_What to do:_
Carry on the news report about Arvin Ghahremani's death sentence, starting right after its last sentence.

_Document text:_
..............................
The Iran Human Rights Organization (IHRNGO) reported that the Supreme Court of Iran has rejected a retrial request for Arvin Ghahremani, an Iranian Jewish citizen.
Ghahremani, at the age of 18, was sentenced to death for his alleged role in a fatal street brawl.
According to the IHRNGO, the decision places Ghahremani at immediate risk of execution, underscoring a judicial process marred by oversight and lack of fair representation.
Relatives of Ghahremani have voiced concerns that critical elements of his defense were ignored during the trial. These include his efforts to aid the injured party by attempting to transport him to a hospital and his subsequentefforts to save the man's life—details absent from the court documents. The family insists that he was attacked and only acted in self-defense, disarming the man who had assaulted him with a knife.
..............................
_Information given:_

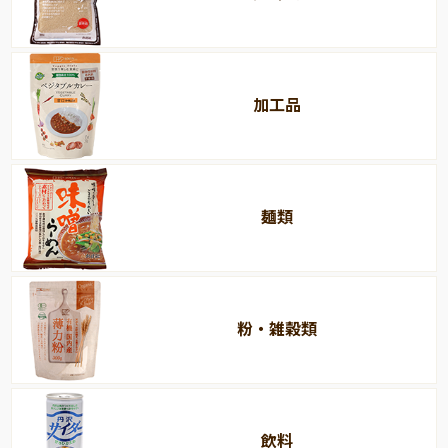
加工品
麺類
粉・雑穀類
飲料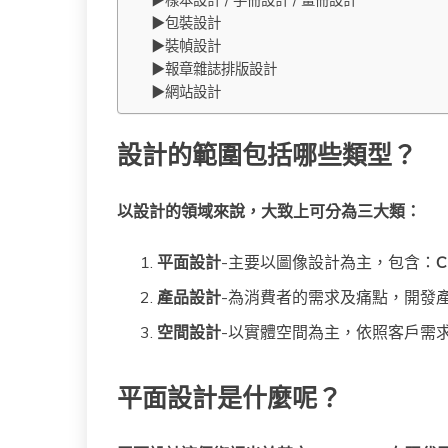
▶包裝設計
▶裝幀設計
▶報章雜誌排版設計
▶網站設計
設計的範圍包括哪些類型？
以設計的領域來說，大致上可分為三大類：
平面設計
-主要以圖像設計為主，包含：
C
產品設計
-為消費者的需求及痛點，開發
空間設計
-以實體空間為主，依照客戶需
平面設計
是什麼
呢？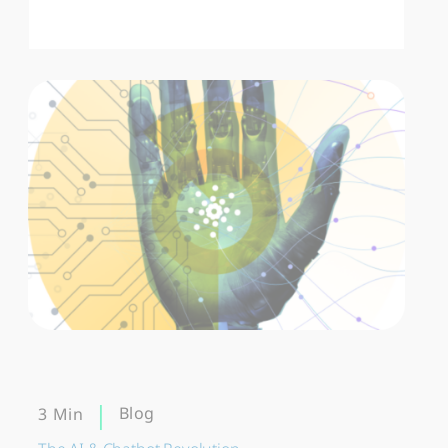
Blog
3 Min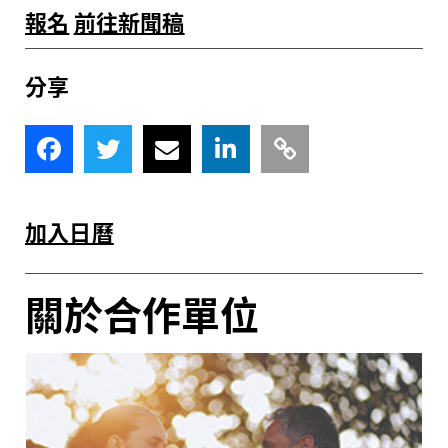
報名
前往新聞稿
分享
加入日曆
關於合作單位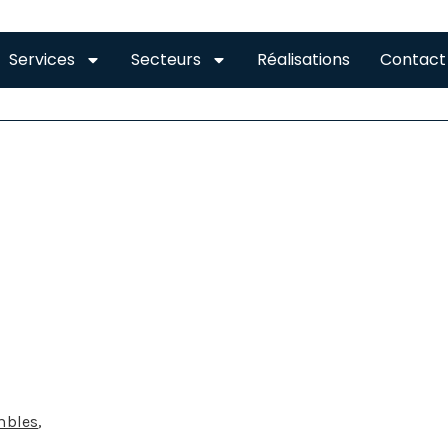
Services
Secteurs
Réalisations
Contact
OMBLES VILLENEUVE-DE
OLER VOS COMBLES À VILLENEUVE-DE-RIVIERE
 différents types d’isolant pour éviter la perte thermique
 combles bien isolés permettent de réduire la perte de la 
ponsables de 30 % de déperdition en énergie thermique. La
fort d’une maison, mais elle pèse énormément sur la fa
mbles
,
il existe plusieurs choix de matières.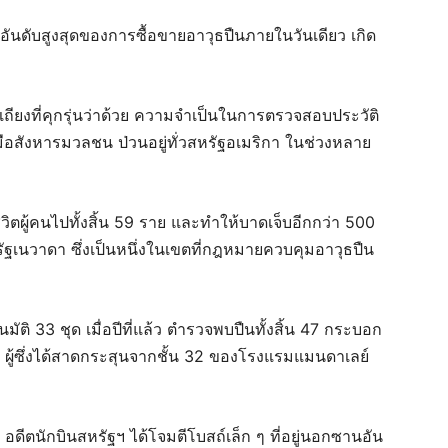
อันดับสูงสุดของการซื้อขายอาวุธปืนภายในวันเดียว เกิด
ถียงที่คุกรุ่นว่าด้วย ความจำเป็นในการตรวจสอบประวัติ
มือสังหารมวลชน ป่วนอยู่ทั่วสหรัฐอเมริกา ในช่วงหลาย
วิตผู้คนไปทั้งสิ้น 59 ราย และทำให้บาดเจ็บอีกกว่า 500
ฐเนวาดา ซึ่งเป็นหนึ่งในเขตที่กฎหมายควบคุมอาวุธปืน
ติ 33 ชุด เมื่อปีที่แล้ว ตำรวจพบปืนทั้งสิ้น 47 กระบอก
ผู้ซึ่งได้สาดกระสุนจากชั้น 32 ของโรงแรมแมนดาเลย์
ดีตนักบินสหรัฐฯ ได้โจมตีโบสถ์เล็ก ๆ ที่อยู่นอกซานอัน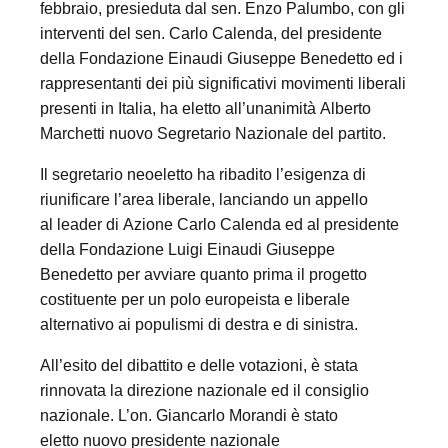
febbraio, presieduta dal sen. Enzo Palumbo, con gli
interventi del sen. Carlo Calenda, del presidente
della Fondazione Einaudi Giuseppe Benedetto ed i
rappresentanti dei più significativi movimenti liberali
presenti in Italia, ha eletto all’unanimità Alberto
Marchetti nuovo Segretario Nazionale del partito.
Il segretario neoeletto ha ribadito l’esigenza di
riunificare l’area liberale, lanciando un appello
al leader di Azione Carlo Calenda ed al presidente
della Fondazione Luigi Einaudi Giuseppe
Benedetto per avviare quanto prima il progetto
costituente per un polo europeista e liberale
alternativo ai populismi di destra e di sinistra.
All’esito del dibattito e delle votazioni, è stata
rinnovata la direzione nazionale ed il consiglio
nazionale. L’on. Giancarlo Morandi è stato
eletto nuovo presidente nazionale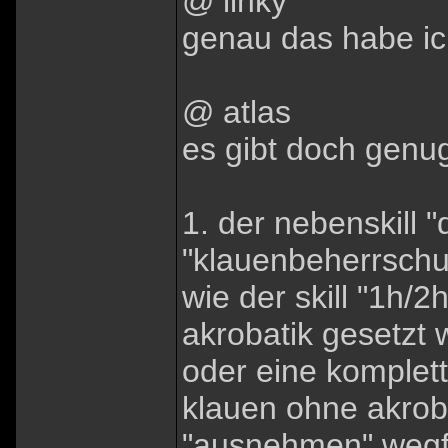
@ linky
genau das habe ic
@ atlas
es gibt doch genu
1. der nebenskill
"klauenbeherrschun
wie der skill "1h/2
akrobatik gesetzt 
oder eine komplet
klauen ohne akrob
"ausnehmen" wegfi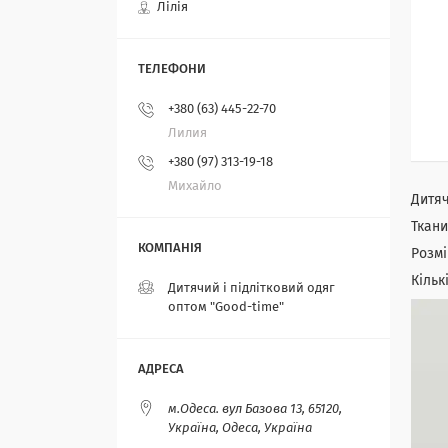
Лілія
+380 (63) 445-22-70
Лилия
+380 (97) 313-19-18
Михайло
Дитяч
Ткани
Розмір
Кільк
Дитячий і підлітковий одяг
оптом "Good-time"
м.Одеса. вул Базова 13, 65120,
Україна, Одеса, Україна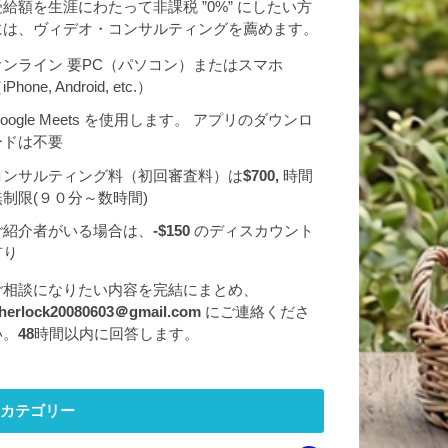
受給額を生涯にわたって非課税 ”0%” にしたい方
には、ヴィデオ・コンサルティングを薦めます。
オンライン 要PC（パソコン）またはスマホ
iPhone, Android, etc.）
oogle Meets を使用します。 アプリのダウンロ
ードは不要
コンサルティング料（初回審査料）は
$700,
時間
無制限(９０分～数時間)
ご紹介者がいる場合は、
-$150
のディスカウント
有り
ご相談になりたい内容を完結にまとめ、
herlock20080603＠gmail.com
にご連絡くださ
い。
48
時間以内に回答します。
カテゴリー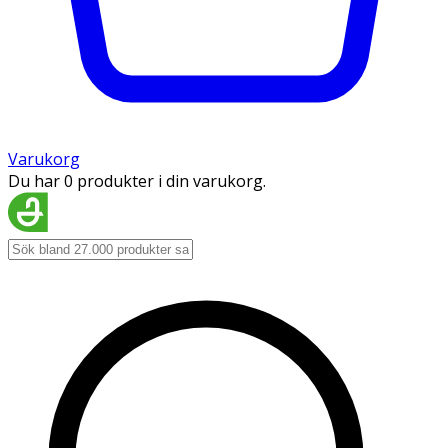
Varukorg
Du har 0 produkter i din varukorg.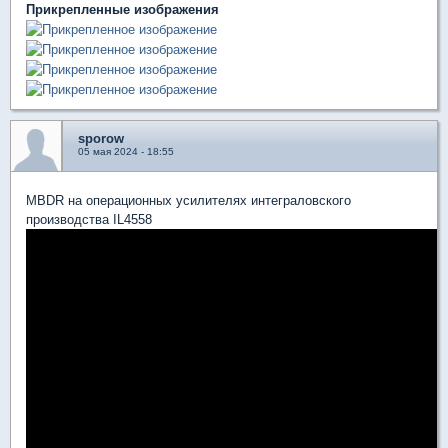
Прикрепленные изображения
sporow
05 мая 2024 - 18:55
MBDR на операционных усилителях интеграловского
производства IL4558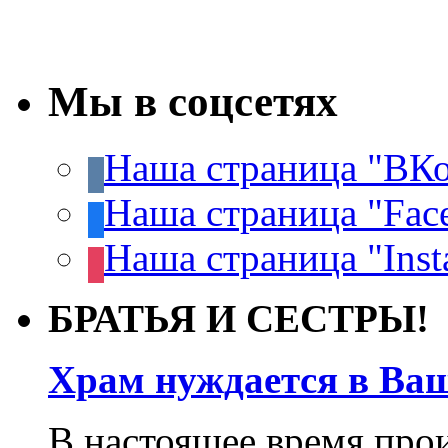
Мы в соцсетях
Наша страница "ВКо
Наша страница "Fac
Наша страница "Inst
БРАТЬЯ И СЕСТРЫ!
Храм нуждается в Ва
В настоящее время про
..............................
_Exercise answer:_
The Norway-based rights group is calling for a halt to Ghahremani’s impending execution and a transparent, thorough review of his case and others similarly jeopardized. The IHRNGO’s plea highlights a trend in Iran’s judicial proceedings, where the right to a fair trial is often supplanted by swift punishment.
On a broader scale, the IHRNGO's latest findings reveal that within the last month alone, at least 103 people were executed in Iranian prisons, marking an acceleration in the use of capital punishment. Mahmoud Amiry-Moghaddam, director of IHRNGO, criticized the global community for its silence on such executions, saying, "The international community's silence... is unacceptable and must end."
Amnesty International has also weighed in, reporting 853 executions in Iran in 2023, the highest in eight years.